# PS3 hacked



## Ranbay (Jan 25, 2010)

was told about this last week, seems to have hit the news now


http://news.bbc.co.uk/1/hi/technology/8478764.stm


----------



## bmd (Jan 26, 2010)

Well that looks fairly simple.


----------



## stupid kid (Jan 26, 2010)

If this leads to a way to run game from a HDD that'd be mint, cos my blu-ray drive has died.


----------



## Kanda (Jan 26, 2010)

stupid kid said:


> If this leads to a way to run game from a HDD that'd be mint, cos my blu-ray drive has died.
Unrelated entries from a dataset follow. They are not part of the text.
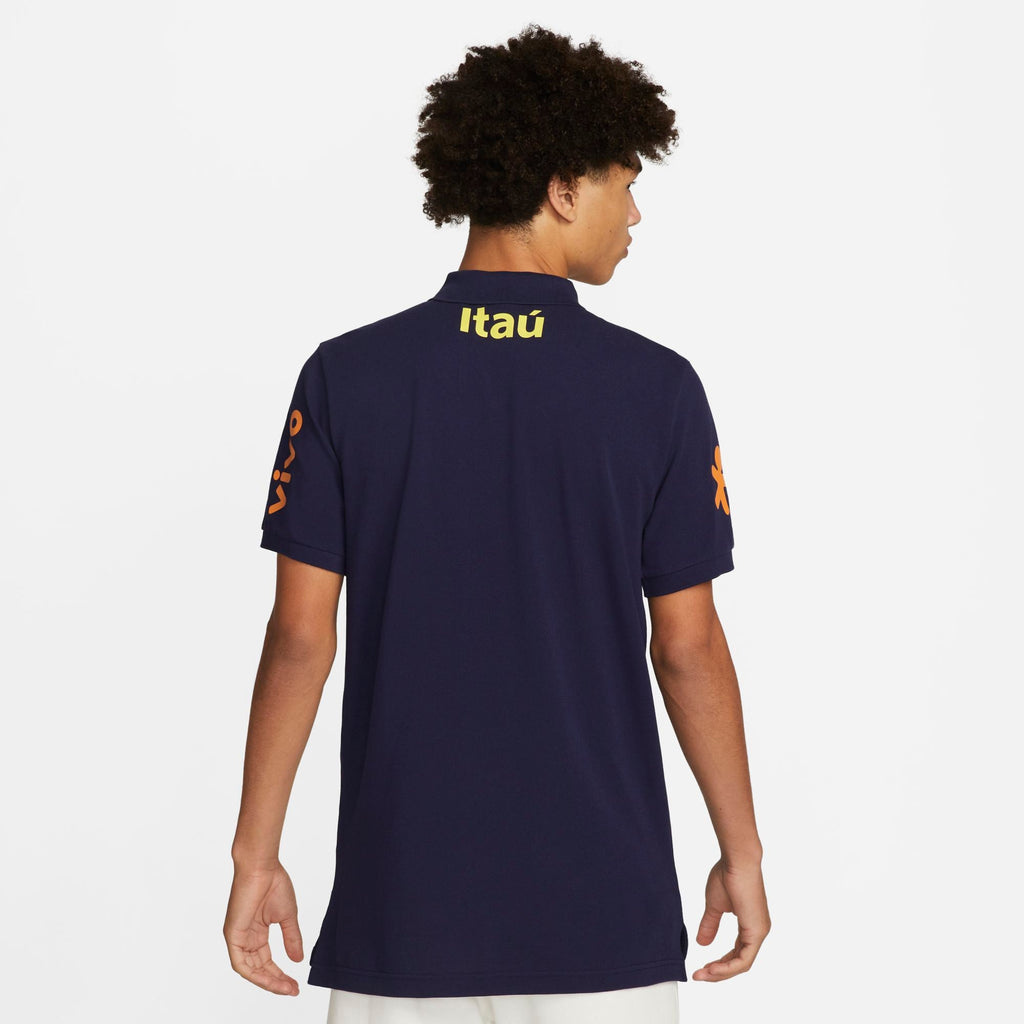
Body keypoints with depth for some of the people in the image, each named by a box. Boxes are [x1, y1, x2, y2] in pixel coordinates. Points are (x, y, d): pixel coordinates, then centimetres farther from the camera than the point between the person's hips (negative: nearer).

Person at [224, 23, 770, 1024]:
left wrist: (256, 854, 4)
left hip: (401, 904, 1)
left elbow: (300, 634, -4)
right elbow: (688, 644, -4)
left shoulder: (345, 377, -4)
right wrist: (742, 850, 7)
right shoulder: (656, 387, -7)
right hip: (601, 910, -1)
How you gonna get the game onto your HDD then?


----------



## Erich Zann (Jan 26, 2010)

Early days yet. He _said_ he's hacked it but that doesn't mean it's true. Maybe he's an attention seeker - who admittedly hacked the iFone.  He says that his hack will allow you to play PS2 games, but this seems unlikely as the PS2 compatibility was provided by the 'emotion engine' a chip that sony took out of the later PS3s.


----------



## UnderAnOpenSky (Jan 26, 2010)

Kanda said:


> How you gonna get the game onto your HDD then?



Torrent?


----------



## Addy (Jan 26, 2010)

Erich Zann said:


> Early days yet. He _said_ he's hacked it but that doesn't mean it's true. Maybe he's an attention seeker - who admittedly hacked the iFone. He says that his hack will allow you to play PS2 games, but this seems unlikely as the PS2 compatibility was provided by the 'emotion engine' a chip that sony took out of the later PS3s.


 
But surely playing PS2 games from an emulator wouldn't be a problem.


----------



## Addy (Jan 26, 2010)

Kanda said:


> How you gonna get the game onto your HDD then?


 
File transfer.


----------



## wreckhead (Jan 26, 2010)

I posted this in computers/OSs the other day by accident 

If someone writes/ports a decent version of XBMC or something like it then the PS3 will become the awesome device that it should be.


----------



## Erich Zann (Jan 27, 2010)

Addy said:


> But surely playing PS2 games from an emulator wouldn't be a problem.


#


The only currently available emulators are for the PC and they are dev ones at best. Of course i'd be happy to see a PS2 emulator for the PS3 as it would mean i could play all my old games.

although
http://gamer.blorge.com/2009/09/23/...ity-for-ps3-confirmed-from-leaked-sega-notes/


----------



## tendo (Jan 28, 2010)

stupid kid said:


> If this leads to a way to run game from a HDD that'd be mint, cos my blu-ray drive has died.



You can get replacement lasers for them. Only £90, a right bargain.


----------



## stupid dogbot (Jan 28, 2010)

tendo said:


> You can get replacement lasers for them. Only £90, a right bargain.



You can get the whole new drive for that.


----------



## kyser_soze (Jan 28, 2010)

HOW TO FIX IT

http://www.consoleparts4u.co.uk/ps3-24-c.asp?gclid=CNOesMSEx58CFUYB4wodzFmTWg DRIVE ASSEMBLEY FOR £62


----------



## stupid dogbot (Jan 28, 2010)

Man shoulda put a clean tshirt on... :s


----------



## kyser_soze (Jan 28, 2010)

Hey, he's showing you how to repair a PS3. You can't expect clean laundry and (probably) good personal hygeine.


----------



## stupid dogbot (Jan 28, 2010)

When I took mine apart, I didn't sweat like that. And I smelled great.


----------



## G. Fieendish (Jan 28, 2010)

Addy said:


> But surely playing PS2 games from an emulator wouldn't be a problem.



The 60GB Playstation 3 originally launched in the U.K, used internal software emulation to run most Playstation 2 games, unlike the U.S version, _(that used hardware, in the form of the Emotion Engine to do so)_, so if the Hack restores this, then ironically, some people that have large collections of Playstation 2 games might upgrade to PS3, as they could run them on their new console...


----------



## stupid dogbot (Jan 28, 2010)

Be nice to be able to run San Andreas, but I suspect it'd be a disappointment.


----------



## dlx1 (Jan 28, 2010)

stupid dogbot said:


> When I took mine apart, I didn't sweat like that. And I smelled great.


 did do change drive in California tho


----------



## stupid dogbot (Jan 28, 2010)

Yes, I took it all the way to California to take it apart...



Jesus, you'd never have believed the rush to defend some sweaty random who couldn't be arsed to change his shirt before he video'd himself!


----------